Facultative insurance is used less often and is typically only sought by companies for specific risks that treaty coverage does not include or if a case doesn’t qualify for treaty coverage.
The cost of reinsurance
While vital to many insurance companies, reinsurance requires the company to incur an additional cost for the reinsurance.
“Purchasing reinsurance reduces insurers’ insolvency risk by stabilizing loss experience, increasing capacity, limiting liability on specific risks, and/or protecting against catastrophes,” stated a report titled “The Costs and Benefits of Reinsurance” authored by various researchers from North America. “Consequently, reinsurance purchase should reduce capital costs. However, transferring risk to reinsurers is expensive. The cost of reinsurance for an insurer can be much larger than the actuarial price of the risk transferred.”
It’s important to keep in mind that insurance is ultimately a financial product, and insurers may be willing to pay additional costs in order to reduce their risk.
Submitting cases for reinsurance
As a producer working with high-net-worth individuals, you will eventually come across a case that requires reinsurance. In these scenarios, it is important to pre determine which carrier you should submit the case to in order to obtain the desired amount of coverage.
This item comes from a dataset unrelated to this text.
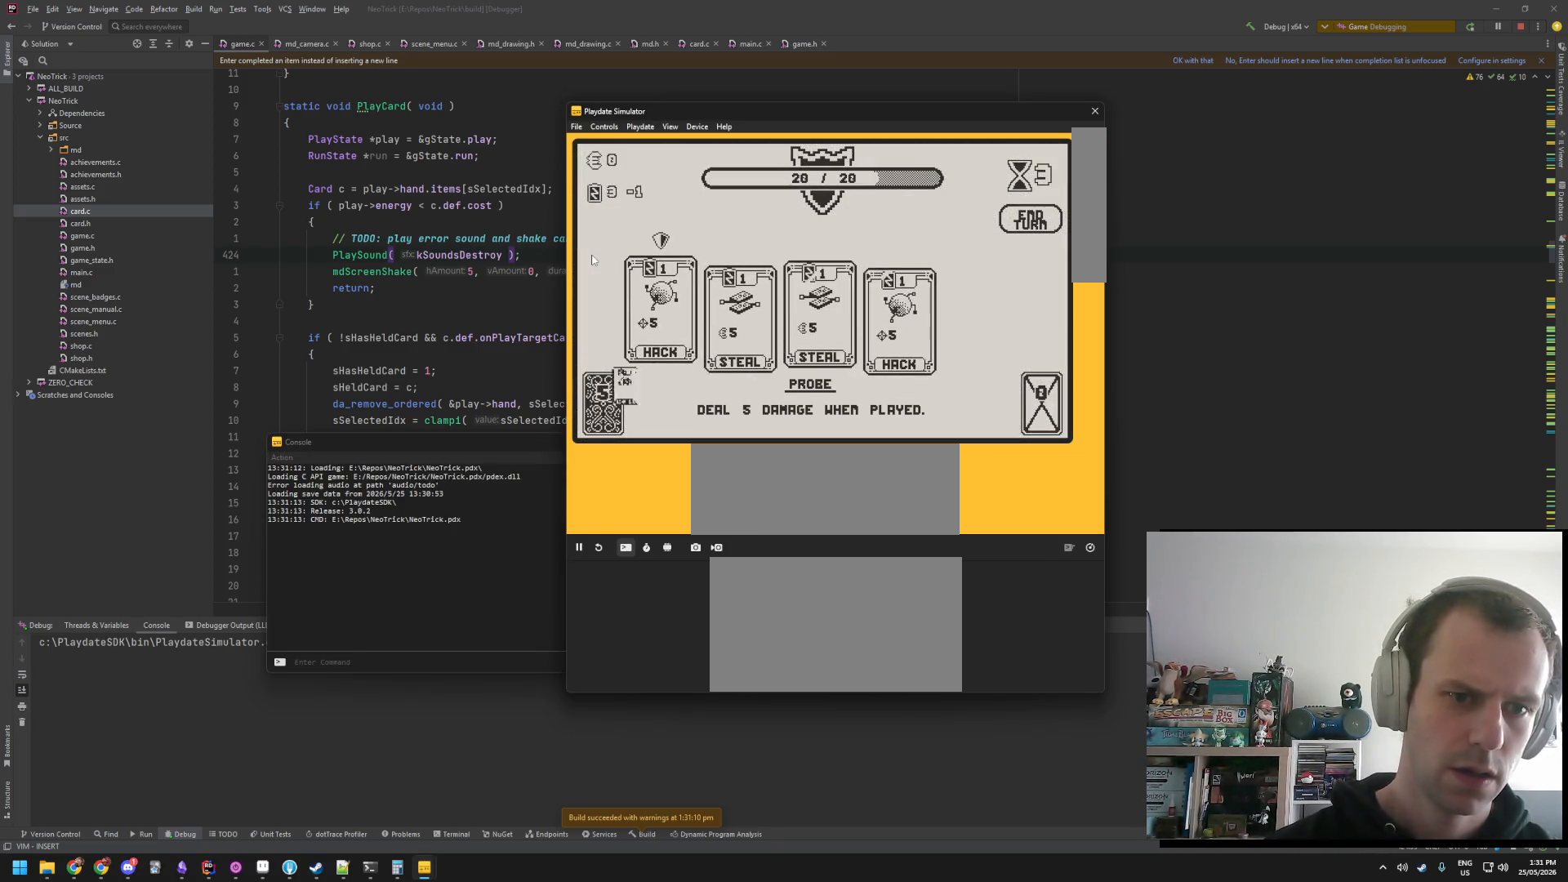
{"buttons": [], "events": [[133, "A", "down"], [233, "A", "up"], [350, "A", "down"], [466, "A", "up"]]}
Two factors to keep in mind are jumbo and automatic binding limits. Jumbo limits are intended to safeguard reinsurers, acting as a ceiling for how much coverage may be in-force and applied for without sending the case for facultative reinsurance. The automatic binding limit is the maximum amount of coverage that a primary insurer can automatically bind a reinsurer for without consulting on a case by case basis. Facultative does require full underwriting by the reinsurance carrier.